Since a „Homestead“ property is considered a person`s primary residence, no exemptions can be invoked for other condominiums, including apartment buildings. When a surviving spouse moves his or her principal residence, he or she must re-apply for the exemption. A new interest in Homesteading was introduced by the program of U.S. President Franklin D. Roosevelt in the 1930s under the New Deal. The incentive to move and settle in the West territory was open to all U.S. citizens or intentional citizens and resulted in 4 million claims on farms, while 1.6 million acts were actually officially obtained in 30 states. Montana, followed by North Dakota, Colorado and Nebraska, was the most successful. The Indians were forced from their lands and reserves to make way for the owners. By 1800, the minimum was halved to 320 hectares, and settlers were allowed to pay in four installments, but prices remained set at $1.25 per hectare until 1854. This year, federal legislation was enacted, which established a graduated scale that adapts the price of land to the opportunity of the lot. For example, lots that have been on the market for 30 years have been reduced to 12 and a half cents per hectare. Soon after, exceptional bonuses to veterans and those interested in establishing Oregon territory were extended, making homesteading a viable option for some.

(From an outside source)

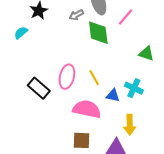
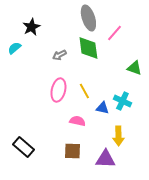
gray arrow: (76, 15) -> (59, 55), moved
black rectangle: (39, 88) -> (23, 147), moved
pink semicircle: (87, 109) -> (77, 121), size x0.6

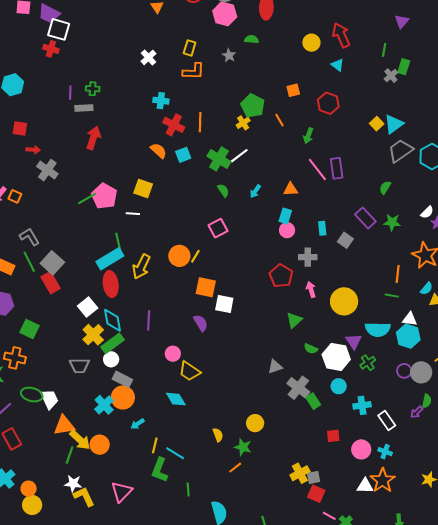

But in essence, the national land use policy has made land ownership financially inaccessible to most potential landowners. Since in the early 1900s much of the largest deep flood site was along the rivers, the Enlarged Homestead Act was passed in 1909. To allow dry agriculture, it increased the number of hectares destined for a farm to 130 hectares, which were given to farmers accepting more marginal areas (especially in the Great Plains) that could not be irrigated easily.  Recognizing the assumption that the Sandhills (Nebraska) of northern central Nebraska required more than 160 hectares for an applicant to help a family, Congress passed the Kinkaid Act, which granted up to 640 hectares of farms for Nebraska farms. The Federal Agricultural Policy and Management Act of 1976 put an end to the accumulation of homes;   At that time, the federal government`s policy had shifted towards preserving control of Western public lands. The only exception to this new policy was Alaska, for which the law allowed homesteading until 1986.  A family posed with their car in the Wolf Valley, Nebraska, on their way to their new farm, circa 1886. Any U.S.
citizen or intentional citizen who had never carried arms against the U.S. government could apply for 160 hectares of measured government land. For the next five years, the Landesamt sought the goodwill of the farms. This meant that the farm was their main residence and that they were making improvements to the countryside. After 5 years, the resident was able to file his patent (or title deeds) by submitting a proof of residence and the necessary improvements to a local regional office. The Homestead Act was signed on May 20, 1862 by President Abraham Lincoln and promoted Western migration by making 160 hectares of public land available to the people of Densiedl. In return, the farms paid a low registration fee and had to live five years of continuous stay before obtaining ownership of the land. After six months of stay, the owners also had the opportunity to buy the land from the government for $1.25 per hectare. The Homestead Act led until 1900 to the distribution of 80 million hectares of public land.
By 1934, more than 1.6 million farms had been processed and more than 270 million hectares – 10 per cent of all U.S. countries – had passed into the hands of individuals. The passage of the Federal Land Policy and Management Act of 1976 repealed the Homestead Act in the 48 bordering states, but granted a 10-year extension of rights in Alaska.